**Entries shown**

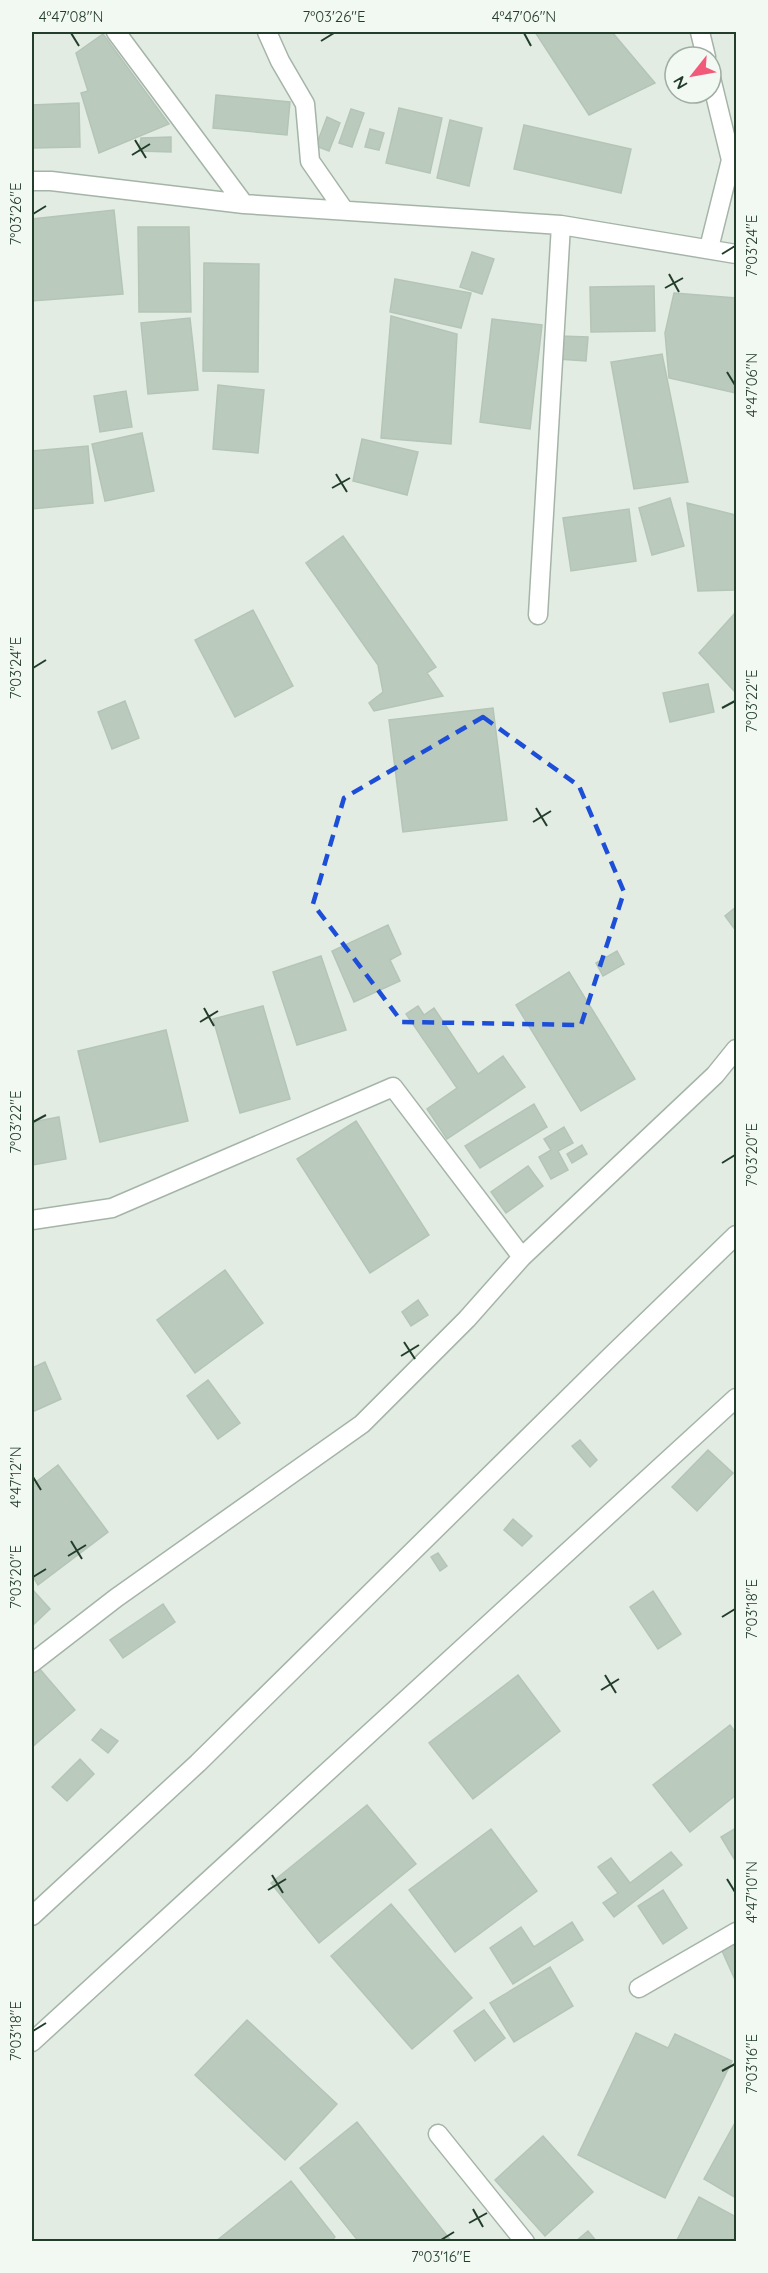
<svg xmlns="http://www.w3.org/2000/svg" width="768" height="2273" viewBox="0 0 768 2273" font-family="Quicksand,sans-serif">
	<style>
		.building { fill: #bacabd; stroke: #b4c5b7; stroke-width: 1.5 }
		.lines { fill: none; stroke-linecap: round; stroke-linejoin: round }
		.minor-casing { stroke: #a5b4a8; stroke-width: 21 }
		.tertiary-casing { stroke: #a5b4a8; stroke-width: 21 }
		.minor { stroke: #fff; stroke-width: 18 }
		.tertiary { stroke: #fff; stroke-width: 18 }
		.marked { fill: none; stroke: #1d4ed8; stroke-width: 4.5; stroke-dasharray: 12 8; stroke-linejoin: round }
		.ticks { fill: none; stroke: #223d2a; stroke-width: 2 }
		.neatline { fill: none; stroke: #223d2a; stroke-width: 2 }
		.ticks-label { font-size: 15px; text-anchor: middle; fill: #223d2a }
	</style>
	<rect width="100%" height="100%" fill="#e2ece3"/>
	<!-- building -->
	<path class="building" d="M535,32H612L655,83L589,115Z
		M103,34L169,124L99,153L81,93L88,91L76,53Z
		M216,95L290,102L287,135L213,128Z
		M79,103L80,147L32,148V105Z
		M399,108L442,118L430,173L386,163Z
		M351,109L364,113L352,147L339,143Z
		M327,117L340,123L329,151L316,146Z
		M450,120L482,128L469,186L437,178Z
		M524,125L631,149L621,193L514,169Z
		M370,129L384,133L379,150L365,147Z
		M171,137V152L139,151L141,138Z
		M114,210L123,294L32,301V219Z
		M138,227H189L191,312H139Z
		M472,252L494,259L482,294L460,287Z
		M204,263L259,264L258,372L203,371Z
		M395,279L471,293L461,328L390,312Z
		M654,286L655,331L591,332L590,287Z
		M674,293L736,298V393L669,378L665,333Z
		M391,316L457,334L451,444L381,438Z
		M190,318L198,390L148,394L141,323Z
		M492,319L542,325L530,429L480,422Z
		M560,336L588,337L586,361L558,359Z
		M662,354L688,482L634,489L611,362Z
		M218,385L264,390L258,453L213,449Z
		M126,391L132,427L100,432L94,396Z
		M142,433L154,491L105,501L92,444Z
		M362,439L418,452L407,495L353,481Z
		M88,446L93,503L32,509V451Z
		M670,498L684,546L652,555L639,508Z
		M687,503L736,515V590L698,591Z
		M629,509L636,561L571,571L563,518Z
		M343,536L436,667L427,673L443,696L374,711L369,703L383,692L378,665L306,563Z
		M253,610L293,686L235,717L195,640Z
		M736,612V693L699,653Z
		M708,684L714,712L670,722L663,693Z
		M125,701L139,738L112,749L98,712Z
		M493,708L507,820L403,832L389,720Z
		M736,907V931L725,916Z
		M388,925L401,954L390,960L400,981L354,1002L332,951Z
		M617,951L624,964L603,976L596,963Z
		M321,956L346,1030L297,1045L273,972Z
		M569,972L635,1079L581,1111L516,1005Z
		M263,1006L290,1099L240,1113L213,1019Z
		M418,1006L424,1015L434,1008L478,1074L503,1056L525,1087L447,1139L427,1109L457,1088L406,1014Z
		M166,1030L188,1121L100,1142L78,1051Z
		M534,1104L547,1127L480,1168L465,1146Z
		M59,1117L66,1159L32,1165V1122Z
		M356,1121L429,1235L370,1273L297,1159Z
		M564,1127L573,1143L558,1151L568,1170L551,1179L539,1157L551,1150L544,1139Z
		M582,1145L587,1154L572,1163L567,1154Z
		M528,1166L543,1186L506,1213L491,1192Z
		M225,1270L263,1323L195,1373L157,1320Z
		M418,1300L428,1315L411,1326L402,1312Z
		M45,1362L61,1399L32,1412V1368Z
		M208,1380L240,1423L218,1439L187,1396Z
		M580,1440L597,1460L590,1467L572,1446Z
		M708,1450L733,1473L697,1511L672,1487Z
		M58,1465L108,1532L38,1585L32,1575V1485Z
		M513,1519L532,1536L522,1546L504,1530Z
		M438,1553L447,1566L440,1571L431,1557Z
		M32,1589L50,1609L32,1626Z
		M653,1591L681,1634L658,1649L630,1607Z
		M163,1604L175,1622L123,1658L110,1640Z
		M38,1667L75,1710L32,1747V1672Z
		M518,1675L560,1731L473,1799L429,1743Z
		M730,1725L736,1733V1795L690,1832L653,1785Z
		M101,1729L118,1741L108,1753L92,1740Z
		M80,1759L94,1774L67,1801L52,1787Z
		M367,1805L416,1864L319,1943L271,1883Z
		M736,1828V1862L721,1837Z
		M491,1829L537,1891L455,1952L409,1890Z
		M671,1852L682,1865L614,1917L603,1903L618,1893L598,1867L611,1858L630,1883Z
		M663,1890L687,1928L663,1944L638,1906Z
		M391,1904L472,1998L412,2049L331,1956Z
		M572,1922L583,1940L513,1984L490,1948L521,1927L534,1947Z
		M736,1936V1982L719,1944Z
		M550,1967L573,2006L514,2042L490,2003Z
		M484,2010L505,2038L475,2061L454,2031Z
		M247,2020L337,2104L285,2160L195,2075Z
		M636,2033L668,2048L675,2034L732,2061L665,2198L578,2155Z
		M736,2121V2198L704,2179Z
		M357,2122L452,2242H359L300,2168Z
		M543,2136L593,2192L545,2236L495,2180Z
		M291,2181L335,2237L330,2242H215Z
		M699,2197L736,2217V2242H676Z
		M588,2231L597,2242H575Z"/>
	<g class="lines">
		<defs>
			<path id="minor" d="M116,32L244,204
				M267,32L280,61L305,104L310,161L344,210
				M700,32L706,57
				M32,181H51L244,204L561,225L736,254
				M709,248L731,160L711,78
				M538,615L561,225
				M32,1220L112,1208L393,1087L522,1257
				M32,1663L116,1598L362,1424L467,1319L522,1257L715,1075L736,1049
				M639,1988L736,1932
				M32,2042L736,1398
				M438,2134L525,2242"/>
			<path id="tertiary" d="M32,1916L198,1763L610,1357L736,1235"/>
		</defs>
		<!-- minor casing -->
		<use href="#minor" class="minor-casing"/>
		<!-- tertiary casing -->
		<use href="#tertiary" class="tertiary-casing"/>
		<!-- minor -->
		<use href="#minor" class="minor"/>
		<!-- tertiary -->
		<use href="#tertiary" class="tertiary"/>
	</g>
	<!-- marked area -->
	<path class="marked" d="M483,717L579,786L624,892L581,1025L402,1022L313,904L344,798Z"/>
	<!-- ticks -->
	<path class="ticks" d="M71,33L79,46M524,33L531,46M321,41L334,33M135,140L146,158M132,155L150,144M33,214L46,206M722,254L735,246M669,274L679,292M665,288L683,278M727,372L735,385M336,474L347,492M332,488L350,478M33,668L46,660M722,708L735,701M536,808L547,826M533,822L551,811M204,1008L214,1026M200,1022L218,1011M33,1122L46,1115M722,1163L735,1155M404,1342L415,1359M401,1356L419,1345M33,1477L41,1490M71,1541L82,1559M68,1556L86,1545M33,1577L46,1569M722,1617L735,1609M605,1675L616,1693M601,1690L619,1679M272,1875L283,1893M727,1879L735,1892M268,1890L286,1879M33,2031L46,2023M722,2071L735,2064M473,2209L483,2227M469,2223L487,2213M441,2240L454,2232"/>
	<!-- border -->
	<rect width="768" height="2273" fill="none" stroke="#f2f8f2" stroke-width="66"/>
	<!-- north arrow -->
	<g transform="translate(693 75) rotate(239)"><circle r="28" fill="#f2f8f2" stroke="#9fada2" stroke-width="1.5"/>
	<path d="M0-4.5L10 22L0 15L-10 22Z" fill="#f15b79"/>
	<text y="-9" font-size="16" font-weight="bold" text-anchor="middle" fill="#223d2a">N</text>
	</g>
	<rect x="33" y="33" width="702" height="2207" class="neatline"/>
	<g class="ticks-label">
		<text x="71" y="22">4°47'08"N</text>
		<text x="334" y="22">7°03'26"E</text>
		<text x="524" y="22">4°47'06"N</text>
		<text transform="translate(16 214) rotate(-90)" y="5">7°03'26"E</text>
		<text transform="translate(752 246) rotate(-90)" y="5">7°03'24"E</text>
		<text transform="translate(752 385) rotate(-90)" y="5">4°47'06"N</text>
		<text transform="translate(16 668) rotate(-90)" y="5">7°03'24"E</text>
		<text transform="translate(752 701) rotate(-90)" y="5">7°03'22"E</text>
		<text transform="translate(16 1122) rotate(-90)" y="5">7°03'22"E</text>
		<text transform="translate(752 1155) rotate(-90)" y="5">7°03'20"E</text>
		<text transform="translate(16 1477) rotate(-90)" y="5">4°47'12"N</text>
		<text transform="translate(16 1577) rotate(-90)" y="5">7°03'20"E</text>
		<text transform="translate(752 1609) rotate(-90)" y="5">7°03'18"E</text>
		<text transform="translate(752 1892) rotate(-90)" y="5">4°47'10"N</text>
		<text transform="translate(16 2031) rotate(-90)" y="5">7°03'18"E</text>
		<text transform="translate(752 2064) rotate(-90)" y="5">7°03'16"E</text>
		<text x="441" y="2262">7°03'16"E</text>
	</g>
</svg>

**What the exercise asks**
In the listing above, find the line containing "M321,956L346,1030L297,1045L273,972Z" and the line containing "M391,1904L472,1998L412,2049L331,1956Z". Output them and every line between, exactly, and nothing else.

**Task result**
		M321,956L346,1030L297,1045L273,972Z
		M569,972L635,1079L581,1111L516,1005Z
		M263,1006L290,1099L240,1113L213,1019Z
		M418,1006L424,1015L434,1008L478,1074L503,1056L525,1087L447,1139L427,1109L457,1088L406,1014Z
		M166,1030L188,1121L100,1142L78,1051Z
		M534,1104L547,1127L480,1168L465,1146Z
		M59,1117L66,1159L32,1165V1122Z
		M356,1121L429,1235L370,1273L297,1159Z
		M564,1127L573,1143L558,1151L568,1170L551,1179L539,1157L551,1150L544,1139Z
		M582,1145L587,1154L572,1163L567,1154Z
		M528,1166L543,1186L506,1213L491,1192Z
		M225,1270L263,1323L195,1373L157,1320Z
		M418,1300L428,1315L411,1326L402,1312Z
		M45,1362L61,1399L32,1412V1368Z
		M208,1380L240,1423L218,1439L187,1396Z
		M580,1440L597,1460L590,1467L572,1446Z
		M708,1450L733,1473L697,1511L672,1487Z
		M58,1465L108,1532L38,1585L32,1575V1485Z
		M513,1519L532,1536L522,1546L504,1530Z
		M438,1553L447,1566L440,1571L431,1557Z
		M32,1589L50,1609L32,1626Z
		M653,1591L681,1634L658,1649L630,1607Z
		M163,1604L175,1622L123,1658L110,1640Z
		M38,1667L75,1710L32,1747V1672Z
		M518,1675L560,1731L473,1799L429,1743Z
		M730,1725L736,1733V1795L690,1832L653,1785Z
		M101,1729L118,1741L108,1753L92,1740Z
		M80,1759L94,1774L67,1801L52,1787Z
		M367,1805L416,1864L319,1943L271,1883Z
		M736,1828V1862L721,1837Z
		M491,1829L537,1891L455,1952L409,1890Z
		M671,1852L682,1865L614,1917L603,1903L618,1893L598,1867L611,1858L630,1883Z
		M663,1890L687,1928L663,1944L638,1906Z
		M391,1904L472,1998L412,2049L331,1956Z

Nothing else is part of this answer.